→ **Data**

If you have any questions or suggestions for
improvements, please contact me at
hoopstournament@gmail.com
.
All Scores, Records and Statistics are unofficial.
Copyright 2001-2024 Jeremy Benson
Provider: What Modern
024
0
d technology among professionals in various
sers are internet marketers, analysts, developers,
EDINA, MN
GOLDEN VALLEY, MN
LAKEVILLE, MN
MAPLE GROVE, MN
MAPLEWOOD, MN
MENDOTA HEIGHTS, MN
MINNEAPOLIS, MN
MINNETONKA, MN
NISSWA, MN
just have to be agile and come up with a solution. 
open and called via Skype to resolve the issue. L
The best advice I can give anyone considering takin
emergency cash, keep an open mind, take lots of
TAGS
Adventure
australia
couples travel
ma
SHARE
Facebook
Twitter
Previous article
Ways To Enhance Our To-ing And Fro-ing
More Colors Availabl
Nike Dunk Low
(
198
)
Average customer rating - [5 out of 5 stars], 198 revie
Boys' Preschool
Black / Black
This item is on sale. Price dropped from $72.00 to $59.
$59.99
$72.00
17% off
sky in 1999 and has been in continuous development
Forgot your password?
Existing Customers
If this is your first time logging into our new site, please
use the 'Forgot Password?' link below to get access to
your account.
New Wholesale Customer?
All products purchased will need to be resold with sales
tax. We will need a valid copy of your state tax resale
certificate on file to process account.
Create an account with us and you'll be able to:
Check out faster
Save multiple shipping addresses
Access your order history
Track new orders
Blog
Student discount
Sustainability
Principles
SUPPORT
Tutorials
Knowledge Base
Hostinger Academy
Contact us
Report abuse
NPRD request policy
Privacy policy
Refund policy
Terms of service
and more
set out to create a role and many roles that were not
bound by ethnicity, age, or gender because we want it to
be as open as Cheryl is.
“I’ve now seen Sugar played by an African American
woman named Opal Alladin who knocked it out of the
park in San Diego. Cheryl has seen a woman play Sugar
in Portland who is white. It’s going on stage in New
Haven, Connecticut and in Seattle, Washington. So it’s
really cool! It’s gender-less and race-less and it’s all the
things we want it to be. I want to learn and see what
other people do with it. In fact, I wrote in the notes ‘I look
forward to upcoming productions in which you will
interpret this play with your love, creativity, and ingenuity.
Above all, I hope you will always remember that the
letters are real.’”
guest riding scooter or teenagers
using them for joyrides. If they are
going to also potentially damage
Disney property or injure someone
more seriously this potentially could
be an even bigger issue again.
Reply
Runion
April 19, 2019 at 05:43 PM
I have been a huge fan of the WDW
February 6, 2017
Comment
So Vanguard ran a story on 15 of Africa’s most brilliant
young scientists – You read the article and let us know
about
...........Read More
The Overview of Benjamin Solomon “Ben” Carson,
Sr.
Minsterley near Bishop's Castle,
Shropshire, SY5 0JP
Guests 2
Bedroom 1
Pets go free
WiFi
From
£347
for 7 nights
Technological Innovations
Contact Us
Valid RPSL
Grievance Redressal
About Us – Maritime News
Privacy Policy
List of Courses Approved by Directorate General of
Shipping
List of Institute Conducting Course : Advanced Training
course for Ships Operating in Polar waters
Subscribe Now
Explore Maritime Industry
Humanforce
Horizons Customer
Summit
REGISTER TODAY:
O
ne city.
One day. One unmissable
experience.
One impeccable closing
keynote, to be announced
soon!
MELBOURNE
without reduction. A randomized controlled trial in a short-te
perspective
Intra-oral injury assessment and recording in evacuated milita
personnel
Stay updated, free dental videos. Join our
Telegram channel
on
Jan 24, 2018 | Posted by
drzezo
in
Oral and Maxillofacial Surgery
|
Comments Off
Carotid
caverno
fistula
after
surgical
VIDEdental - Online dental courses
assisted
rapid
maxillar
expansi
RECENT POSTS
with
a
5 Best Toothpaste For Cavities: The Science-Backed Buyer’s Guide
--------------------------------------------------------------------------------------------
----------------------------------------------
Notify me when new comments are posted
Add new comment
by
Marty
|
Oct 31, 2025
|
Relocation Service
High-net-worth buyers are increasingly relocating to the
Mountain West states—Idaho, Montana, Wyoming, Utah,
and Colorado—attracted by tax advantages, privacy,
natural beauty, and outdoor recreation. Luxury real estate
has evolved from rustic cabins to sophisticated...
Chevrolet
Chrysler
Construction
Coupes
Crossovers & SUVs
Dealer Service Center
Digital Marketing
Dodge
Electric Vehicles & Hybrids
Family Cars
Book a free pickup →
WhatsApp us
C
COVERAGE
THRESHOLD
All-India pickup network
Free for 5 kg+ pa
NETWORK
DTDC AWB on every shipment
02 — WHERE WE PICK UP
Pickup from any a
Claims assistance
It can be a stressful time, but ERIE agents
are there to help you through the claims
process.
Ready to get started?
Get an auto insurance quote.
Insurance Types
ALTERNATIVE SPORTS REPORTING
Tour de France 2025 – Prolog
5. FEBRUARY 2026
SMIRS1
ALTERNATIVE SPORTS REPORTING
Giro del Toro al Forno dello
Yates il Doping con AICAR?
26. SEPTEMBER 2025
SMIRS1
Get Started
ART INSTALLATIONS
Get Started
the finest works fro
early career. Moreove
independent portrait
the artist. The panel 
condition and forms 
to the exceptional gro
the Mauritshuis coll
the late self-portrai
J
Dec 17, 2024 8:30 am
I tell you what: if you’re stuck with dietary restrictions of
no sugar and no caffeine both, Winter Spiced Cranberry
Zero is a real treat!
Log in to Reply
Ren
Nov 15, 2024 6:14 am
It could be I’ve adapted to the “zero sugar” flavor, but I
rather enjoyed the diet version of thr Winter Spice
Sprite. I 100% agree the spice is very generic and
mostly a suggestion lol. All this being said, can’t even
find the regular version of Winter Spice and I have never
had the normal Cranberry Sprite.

→ **Requirement**
Your response should contain each line of the entries above that holds the string "issue".

→ **Result of this exercise**
open and called via Skype to resolve the issue. L
be an even bigger issue again.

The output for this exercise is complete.